The banking industry, struggling to make the profits it used to, is using the travails of another industry for its marketing: The U.S. Postal Service.
JPMorgan Chase & Co., Bank of America Corp., Citigroup Inc. and Wells Fargo & Co. are all using the looming threat of postal service cuts to sell bank services such as electronic payments and remittance pickups that can speed payments likely to be slowed by diminished mail service, Reuters reported.
"It is a conversation starter," said Daniel Peltz, head of Wells Fargo's treasury management division.
For banks, electronic transactions save as much as one-third of the cost of processing checks, according to industry estimates.
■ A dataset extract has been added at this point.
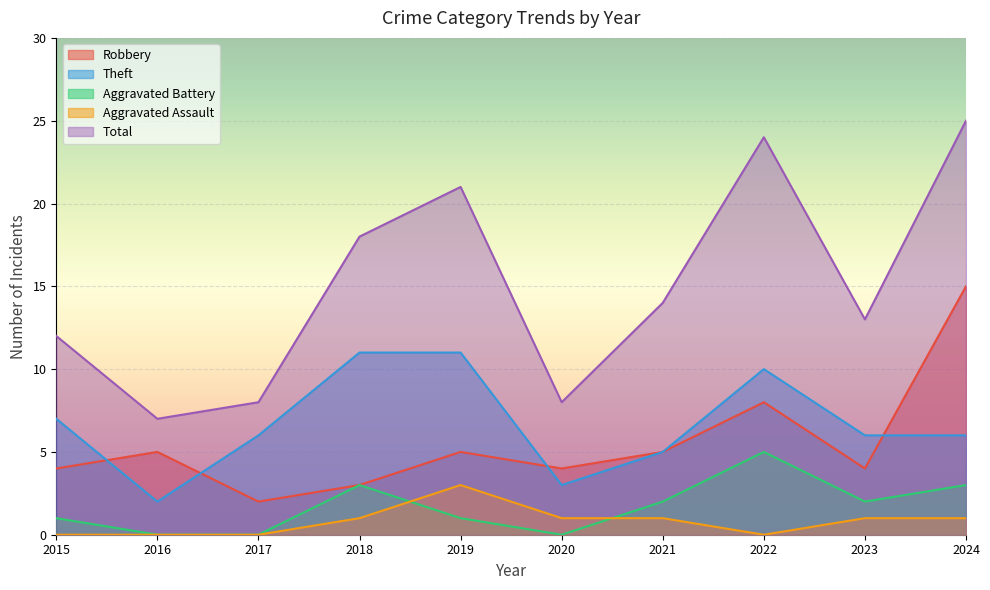

At how many categories does at least one series exceed 18?

3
The potential savings are greatest for bigger banks, which reap additional economies of scale by running more transactions through the computer systems they have built.
Banks are looking for any chance to save money these days, as tough markets and a weak economy hit their profits, and traditional revenue streams dry up due to stricter regulations.
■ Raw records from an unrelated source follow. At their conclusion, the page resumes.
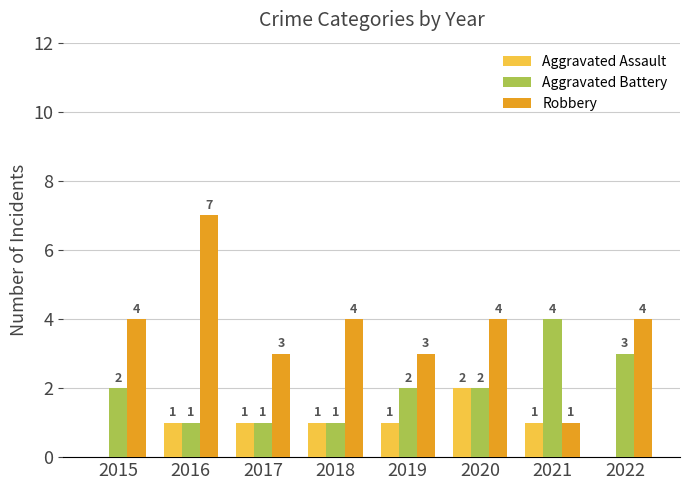

Reading right to left, extract all data points from this chart.

Aggravated Assault: 0	1	2	1	1	1	1	0
Aggravated Battery: 3	4	2	2	1	1	1	2
Robbery: 4	1	4	3	4	3	7	4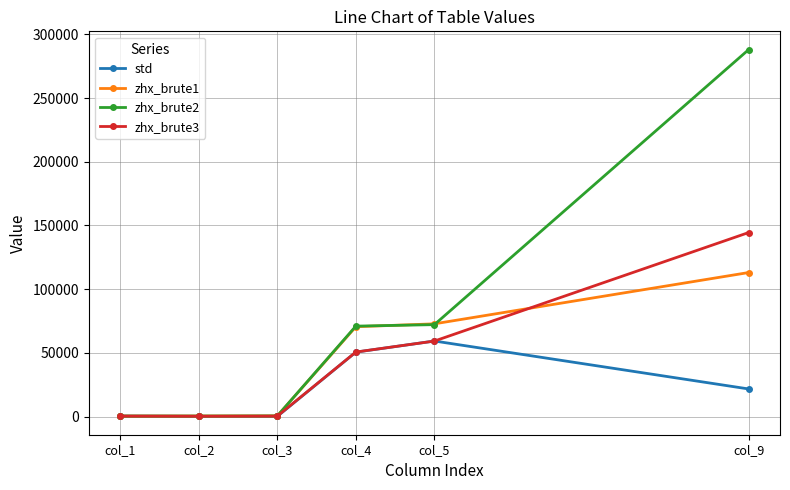

How many data points does each series have?

6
Banks, however, may find it challenging to win more payment business because a delay in mail service is advantageous to bill payers who want to hold on to their funds as long as possible, Atkinson said. Payers typically drive the decision making around how they pay a supplier, surveys by Aite Group have found.
If more business turns to electronic payments, that could further hurt the Postal Service, which lost $5.1 billion in fiscal year 2011 and could see annual losses upward of $21 billion by 2016 if major changes are not made, Postmaster General Patrick Donahoe has said.